I am very excited to announce that “Constructing digital cultures: Tweets, trends, race, and gender”, published by Lexington books is available now. Constructing Digital Cultures examines how user-generated narratives on Twitter renegotiate dominant ideas about gender and race. Using an in-depth, qualitative examination of individual tweets, the different kinds of dialogue that characterize the platform, and various ways in which people connect, Constructing Digital Cultures provides insight into the nature of digital culture produced on Twitter and the platform’s potential as a virtual public sphere. This volume investigates arenas of discussion often seen on Twitter—from entertainment and popular culture to politics, social justice issues, and advertising—and looks into how members of ethnic minority groups use and relate to the platform.
In the past few months, the spoiler research carried out by Benjamin Johnson and myself has been featured in a number of publications. In August 2019, our research was featured on two local TV stations in Maine. You can find the stories here. In May 2019, Thrive featured our work in a story on spoiler stress and television enjoyment. In April, Allison Eden from Michigan State University spoke about our work into horror fans and spoilers on an episode of The Frank Beckman Show. In that same month, I also spoke to MTV about the impact spoilers can have on enjoyment, while Forbes published a three-part series featuring findings my work with Benjamin Johnson as well as the work I have been doing with Morgan Ellithorpe from MSU and Sarah Brookes from SUNY Geneseo. You can find the three separate parts here, here, and here.

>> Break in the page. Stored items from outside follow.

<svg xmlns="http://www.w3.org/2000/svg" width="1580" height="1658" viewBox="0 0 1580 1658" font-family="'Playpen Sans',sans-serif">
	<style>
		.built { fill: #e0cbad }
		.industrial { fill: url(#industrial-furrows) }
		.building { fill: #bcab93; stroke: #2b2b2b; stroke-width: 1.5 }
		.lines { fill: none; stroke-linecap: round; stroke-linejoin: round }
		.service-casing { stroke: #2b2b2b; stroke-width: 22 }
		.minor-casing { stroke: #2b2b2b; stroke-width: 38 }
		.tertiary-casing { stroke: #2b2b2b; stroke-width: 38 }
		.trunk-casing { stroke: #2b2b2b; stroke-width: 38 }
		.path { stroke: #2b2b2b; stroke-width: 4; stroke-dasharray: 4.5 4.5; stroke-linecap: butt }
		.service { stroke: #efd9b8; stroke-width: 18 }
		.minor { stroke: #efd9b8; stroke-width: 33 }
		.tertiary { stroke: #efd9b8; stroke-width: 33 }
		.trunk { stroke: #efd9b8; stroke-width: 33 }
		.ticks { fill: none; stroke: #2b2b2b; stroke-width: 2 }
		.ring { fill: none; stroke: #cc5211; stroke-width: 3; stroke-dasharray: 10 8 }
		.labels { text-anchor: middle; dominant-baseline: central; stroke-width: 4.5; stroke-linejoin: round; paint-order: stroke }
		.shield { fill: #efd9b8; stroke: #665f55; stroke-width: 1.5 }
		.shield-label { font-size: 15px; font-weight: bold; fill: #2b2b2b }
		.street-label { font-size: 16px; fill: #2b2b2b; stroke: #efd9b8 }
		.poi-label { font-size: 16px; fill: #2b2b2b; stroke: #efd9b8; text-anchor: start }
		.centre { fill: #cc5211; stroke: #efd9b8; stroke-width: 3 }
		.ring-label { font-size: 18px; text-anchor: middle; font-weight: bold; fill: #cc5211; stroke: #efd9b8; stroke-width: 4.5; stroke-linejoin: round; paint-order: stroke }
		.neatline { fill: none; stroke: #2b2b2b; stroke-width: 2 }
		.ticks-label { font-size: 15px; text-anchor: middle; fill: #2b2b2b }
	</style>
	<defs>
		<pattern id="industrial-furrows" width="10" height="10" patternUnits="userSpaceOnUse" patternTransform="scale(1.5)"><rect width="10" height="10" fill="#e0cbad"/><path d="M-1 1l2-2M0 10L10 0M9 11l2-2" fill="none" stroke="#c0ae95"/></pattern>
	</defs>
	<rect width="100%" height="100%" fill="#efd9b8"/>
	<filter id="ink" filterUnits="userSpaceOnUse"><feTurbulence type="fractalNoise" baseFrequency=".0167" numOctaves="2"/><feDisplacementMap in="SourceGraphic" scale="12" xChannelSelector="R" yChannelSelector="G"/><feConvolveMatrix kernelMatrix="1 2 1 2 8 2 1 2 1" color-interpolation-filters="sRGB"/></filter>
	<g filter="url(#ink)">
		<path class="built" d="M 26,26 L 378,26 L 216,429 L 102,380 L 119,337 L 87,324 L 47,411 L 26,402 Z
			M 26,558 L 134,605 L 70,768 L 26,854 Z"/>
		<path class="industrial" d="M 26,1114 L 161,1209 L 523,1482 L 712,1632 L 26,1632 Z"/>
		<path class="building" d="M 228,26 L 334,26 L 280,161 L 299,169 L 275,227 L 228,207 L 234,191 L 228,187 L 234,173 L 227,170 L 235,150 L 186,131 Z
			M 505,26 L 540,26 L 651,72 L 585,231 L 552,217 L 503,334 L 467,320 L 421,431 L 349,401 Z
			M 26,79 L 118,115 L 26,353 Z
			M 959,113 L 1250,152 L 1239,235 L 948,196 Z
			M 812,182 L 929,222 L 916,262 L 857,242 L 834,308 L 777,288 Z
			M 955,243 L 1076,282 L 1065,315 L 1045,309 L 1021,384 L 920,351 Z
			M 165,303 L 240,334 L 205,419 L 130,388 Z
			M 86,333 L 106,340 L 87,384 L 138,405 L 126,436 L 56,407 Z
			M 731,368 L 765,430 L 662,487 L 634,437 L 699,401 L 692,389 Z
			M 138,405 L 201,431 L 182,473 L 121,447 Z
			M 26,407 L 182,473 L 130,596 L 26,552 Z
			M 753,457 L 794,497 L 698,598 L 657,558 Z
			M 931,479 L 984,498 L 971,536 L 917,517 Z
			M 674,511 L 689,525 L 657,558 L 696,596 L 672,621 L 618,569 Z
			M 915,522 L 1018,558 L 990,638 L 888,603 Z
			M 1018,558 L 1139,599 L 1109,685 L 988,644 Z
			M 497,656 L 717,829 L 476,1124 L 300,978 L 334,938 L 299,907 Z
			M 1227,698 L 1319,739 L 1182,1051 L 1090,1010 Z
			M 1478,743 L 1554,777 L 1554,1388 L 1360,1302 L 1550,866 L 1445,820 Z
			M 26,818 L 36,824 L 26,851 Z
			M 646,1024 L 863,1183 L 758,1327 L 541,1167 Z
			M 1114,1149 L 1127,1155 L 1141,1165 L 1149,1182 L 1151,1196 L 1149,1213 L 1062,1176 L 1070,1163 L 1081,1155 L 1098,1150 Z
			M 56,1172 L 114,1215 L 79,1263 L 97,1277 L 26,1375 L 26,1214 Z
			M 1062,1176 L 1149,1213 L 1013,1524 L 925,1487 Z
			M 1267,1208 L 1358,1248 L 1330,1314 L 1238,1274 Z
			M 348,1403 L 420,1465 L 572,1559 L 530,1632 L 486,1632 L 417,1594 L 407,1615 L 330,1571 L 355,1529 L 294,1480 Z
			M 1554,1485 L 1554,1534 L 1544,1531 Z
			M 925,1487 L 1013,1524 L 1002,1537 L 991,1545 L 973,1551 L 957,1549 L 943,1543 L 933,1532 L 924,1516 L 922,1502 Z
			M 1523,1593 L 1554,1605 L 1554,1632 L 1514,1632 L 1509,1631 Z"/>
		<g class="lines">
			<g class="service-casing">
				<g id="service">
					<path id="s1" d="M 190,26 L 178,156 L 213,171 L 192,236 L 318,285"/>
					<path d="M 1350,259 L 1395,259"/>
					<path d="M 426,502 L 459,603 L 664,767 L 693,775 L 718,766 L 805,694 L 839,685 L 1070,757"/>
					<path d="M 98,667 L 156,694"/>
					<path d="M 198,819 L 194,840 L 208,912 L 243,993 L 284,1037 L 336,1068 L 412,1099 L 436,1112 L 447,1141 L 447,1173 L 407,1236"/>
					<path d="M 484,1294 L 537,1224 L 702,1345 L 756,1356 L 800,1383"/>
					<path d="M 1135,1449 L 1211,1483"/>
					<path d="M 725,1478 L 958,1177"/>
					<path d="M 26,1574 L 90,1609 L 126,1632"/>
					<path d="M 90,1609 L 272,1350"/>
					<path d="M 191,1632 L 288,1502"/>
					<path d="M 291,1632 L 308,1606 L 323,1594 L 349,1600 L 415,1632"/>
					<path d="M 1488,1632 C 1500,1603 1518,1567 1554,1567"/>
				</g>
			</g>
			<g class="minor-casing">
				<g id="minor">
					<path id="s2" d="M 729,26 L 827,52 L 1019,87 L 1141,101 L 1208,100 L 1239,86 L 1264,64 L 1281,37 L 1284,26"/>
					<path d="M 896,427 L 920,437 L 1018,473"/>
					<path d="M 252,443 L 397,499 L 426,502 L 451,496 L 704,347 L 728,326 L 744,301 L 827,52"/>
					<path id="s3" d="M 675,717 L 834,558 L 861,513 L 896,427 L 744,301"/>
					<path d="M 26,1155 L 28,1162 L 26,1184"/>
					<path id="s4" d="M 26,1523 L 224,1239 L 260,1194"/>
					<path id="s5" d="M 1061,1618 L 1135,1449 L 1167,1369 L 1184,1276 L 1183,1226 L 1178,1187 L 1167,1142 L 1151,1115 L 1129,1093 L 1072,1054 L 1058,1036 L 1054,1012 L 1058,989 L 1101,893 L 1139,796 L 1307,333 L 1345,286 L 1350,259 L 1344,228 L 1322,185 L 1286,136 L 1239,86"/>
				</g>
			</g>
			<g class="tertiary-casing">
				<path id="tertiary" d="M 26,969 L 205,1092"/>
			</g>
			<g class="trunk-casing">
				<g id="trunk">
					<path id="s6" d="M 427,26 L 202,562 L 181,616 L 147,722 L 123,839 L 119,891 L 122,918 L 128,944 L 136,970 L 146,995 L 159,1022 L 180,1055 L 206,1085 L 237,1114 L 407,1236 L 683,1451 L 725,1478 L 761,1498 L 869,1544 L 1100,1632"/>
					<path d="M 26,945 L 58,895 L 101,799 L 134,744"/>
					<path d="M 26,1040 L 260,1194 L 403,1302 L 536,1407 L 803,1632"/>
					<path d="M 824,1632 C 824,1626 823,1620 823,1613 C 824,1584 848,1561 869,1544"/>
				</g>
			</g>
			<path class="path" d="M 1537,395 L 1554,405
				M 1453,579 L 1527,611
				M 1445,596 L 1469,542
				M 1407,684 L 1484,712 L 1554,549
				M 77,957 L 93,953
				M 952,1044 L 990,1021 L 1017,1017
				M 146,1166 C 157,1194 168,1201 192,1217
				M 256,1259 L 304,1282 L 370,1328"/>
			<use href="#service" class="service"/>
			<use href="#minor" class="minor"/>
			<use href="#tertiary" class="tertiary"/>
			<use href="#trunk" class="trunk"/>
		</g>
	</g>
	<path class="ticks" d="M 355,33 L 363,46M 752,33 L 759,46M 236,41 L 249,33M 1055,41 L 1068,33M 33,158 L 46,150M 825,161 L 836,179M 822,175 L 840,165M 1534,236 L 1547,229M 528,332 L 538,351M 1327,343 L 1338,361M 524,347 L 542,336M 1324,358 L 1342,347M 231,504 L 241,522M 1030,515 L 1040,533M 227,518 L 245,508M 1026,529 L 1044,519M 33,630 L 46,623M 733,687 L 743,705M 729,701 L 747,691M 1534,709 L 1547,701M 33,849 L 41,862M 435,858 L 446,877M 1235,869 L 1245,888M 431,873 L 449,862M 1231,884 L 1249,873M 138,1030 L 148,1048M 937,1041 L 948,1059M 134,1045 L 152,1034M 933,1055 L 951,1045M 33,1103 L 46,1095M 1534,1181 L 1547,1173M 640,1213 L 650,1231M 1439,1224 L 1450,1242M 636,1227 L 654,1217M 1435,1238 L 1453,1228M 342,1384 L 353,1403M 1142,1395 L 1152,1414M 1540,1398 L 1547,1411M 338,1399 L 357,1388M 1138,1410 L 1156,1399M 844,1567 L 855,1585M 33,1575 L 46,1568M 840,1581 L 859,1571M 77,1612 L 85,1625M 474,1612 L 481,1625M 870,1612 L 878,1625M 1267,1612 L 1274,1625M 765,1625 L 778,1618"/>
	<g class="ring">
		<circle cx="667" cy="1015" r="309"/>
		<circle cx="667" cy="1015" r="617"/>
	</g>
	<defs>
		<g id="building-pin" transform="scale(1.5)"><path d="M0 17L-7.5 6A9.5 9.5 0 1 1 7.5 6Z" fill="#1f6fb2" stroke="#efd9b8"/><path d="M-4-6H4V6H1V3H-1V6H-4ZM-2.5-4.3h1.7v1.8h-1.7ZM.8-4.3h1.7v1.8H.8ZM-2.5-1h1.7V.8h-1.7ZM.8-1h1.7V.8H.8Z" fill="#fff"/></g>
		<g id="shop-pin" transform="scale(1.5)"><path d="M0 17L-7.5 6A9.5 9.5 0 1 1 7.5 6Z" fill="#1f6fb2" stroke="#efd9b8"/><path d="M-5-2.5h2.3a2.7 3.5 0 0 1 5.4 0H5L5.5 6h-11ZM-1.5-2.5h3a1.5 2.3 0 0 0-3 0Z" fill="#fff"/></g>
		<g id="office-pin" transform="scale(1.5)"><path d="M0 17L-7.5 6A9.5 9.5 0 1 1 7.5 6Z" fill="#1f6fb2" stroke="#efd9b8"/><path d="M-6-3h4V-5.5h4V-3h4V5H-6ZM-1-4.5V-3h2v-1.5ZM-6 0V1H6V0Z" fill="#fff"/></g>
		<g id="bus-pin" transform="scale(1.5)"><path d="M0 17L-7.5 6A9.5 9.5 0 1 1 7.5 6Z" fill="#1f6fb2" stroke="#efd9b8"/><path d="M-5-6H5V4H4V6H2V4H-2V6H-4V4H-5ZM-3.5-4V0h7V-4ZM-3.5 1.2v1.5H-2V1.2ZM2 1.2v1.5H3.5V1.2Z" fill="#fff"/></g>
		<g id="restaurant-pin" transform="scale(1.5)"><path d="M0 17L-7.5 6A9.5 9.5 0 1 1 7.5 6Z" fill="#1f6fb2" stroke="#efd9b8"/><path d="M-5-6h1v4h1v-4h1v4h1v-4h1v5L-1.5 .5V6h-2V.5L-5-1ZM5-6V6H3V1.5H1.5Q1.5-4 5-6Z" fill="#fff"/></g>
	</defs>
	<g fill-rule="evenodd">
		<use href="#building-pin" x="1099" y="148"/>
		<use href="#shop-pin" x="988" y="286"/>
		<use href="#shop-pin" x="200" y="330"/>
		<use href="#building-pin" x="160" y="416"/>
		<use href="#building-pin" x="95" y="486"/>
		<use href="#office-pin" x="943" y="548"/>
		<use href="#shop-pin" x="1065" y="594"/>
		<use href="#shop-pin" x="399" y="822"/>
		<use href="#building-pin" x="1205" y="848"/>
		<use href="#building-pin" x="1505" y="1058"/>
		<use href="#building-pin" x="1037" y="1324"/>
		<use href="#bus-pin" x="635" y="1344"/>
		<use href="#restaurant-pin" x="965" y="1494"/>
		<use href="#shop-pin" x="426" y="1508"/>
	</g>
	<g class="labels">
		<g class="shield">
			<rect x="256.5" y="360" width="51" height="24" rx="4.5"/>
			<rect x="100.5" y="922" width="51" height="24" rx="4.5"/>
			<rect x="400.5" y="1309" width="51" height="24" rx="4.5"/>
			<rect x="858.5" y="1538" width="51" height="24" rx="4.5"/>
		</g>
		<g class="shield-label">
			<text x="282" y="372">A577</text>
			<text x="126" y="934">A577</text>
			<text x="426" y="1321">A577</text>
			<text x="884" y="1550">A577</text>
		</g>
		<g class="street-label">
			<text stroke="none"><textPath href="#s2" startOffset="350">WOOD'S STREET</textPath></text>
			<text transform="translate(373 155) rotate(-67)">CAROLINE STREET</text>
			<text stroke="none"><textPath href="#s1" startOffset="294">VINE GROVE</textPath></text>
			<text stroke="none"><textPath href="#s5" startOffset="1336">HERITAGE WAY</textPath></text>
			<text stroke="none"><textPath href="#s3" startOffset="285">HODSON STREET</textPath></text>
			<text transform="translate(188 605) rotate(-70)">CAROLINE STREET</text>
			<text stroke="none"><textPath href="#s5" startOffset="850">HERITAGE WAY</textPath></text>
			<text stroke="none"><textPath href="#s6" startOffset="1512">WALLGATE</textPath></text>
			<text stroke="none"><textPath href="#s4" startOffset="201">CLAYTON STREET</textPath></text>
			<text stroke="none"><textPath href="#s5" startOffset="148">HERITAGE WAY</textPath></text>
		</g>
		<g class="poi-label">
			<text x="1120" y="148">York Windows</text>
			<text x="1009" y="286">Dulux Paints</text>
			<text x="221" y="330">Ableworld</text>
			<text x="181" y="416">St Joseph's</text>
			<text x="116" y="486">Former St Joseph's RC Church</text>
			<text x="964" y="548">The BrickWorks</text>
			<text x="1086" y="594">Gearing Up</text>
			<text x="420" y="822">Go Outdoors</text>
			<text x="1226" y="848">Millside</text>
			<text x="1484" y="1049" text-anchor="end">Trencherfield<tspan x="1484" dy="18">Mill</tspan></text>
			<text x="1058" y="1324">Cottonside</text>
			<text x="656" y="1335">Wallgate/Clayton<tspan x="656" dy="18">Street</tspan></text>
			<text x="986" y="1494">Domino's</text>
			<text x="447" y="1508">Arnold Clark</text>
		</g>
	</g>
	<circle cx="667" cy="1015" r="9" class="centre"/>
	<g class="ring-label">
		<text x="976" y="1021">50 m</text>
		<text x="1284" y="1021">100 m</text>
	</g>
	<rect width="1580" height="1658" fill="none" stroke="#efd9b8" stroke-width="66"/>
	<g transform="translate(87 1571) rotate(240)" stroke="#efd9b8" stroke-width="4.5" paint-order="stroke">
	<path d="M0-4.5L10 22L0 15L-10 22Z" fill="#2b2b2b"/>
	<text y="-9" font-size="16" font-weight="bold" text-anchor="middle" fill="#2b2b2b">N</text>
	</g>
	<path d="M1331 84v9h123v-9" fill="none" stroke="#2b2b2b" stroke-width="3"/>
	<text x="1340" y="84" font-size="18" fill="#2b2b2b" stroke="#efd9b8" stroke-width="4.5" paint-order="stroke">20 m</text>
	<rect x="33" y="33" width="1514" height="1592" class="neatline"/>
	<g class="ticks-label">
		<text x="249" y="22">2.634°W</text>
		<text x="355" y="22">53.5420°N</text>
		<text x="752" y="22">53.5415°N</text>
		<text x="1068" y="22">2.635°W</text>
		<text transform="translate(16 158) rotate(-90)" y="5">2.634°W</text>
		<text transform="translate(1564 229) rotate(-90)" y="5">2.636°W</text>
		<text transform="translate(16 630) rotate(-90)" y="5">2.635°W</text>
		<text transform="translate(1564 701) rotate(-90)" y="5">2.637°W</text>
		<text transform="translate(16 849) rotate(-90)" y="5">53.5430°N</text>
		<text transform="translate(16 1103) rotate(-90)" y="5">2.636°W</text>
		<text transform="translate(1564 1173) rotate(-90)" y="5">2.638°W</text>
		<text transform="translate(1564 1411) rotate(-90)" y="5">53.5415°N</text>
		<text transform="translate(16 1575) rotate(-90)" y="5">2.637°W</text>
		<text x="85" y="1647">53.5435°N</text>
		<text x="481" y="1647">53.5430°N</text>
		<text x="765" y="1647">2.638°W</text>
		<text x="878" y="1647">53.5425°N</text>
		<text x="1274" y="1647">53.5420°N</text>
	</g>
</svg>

On March 7 & 8, 2019, I will be visiting the Centre for Media Studies at the University of British Columbia to give a guest lecture on Twitter and the commodification of political narratives. More information on the event can be found on the Centre’s website.
On March 5, I appeared on Maine Calling to discuss social media shaming. You can find the episode here.
On January 30, 2019, I appeared on Maine Calling to discuss the recent scandals surrounding Facebook. Fellow guests were Rich Brooks and Amanda O’Brien. You can find the show here.
Starting in November 2018, I am part of the Maine Humanities Council “World in your library” speaker series. This program features Maine-based speakers, and my talk will center on social media and democracy.
On November 1, Penny Rheingans (University of Maine), Kim McKeage (Husson University), and myself appeared on Maine Public to discuss algorithms, social media, and information literacy. You can listen to the episode here.
I am very excited to announce that on June 4 and 5 I will be speaking at the Vrije Universiteit Amsterdam and the Radboud University Nijmegen on my book. Specific details regarding the talk at the RU can be found here.
In May 2018, UMaine Today published a piece on the social and political impact of the #MeToo movement. The article, which can be found here, featured work by Professor Amy Blackstone (Sociology, University of Maine) and myself.
On April 12, I will be a part of a panel on “The media and #MeToo” with Brett Anderson (New Orleans Times -Picayune), Amy Blackstone (Professor of Sociology, UMaine), and Susan Gardner (Director, Rising Tide Center). We will discuss issues and challenges arising from reports of sexual harassment on social media. The panel will start at 1pm in the Bangor Room, University of Maine Memorial Union. More information can be found here.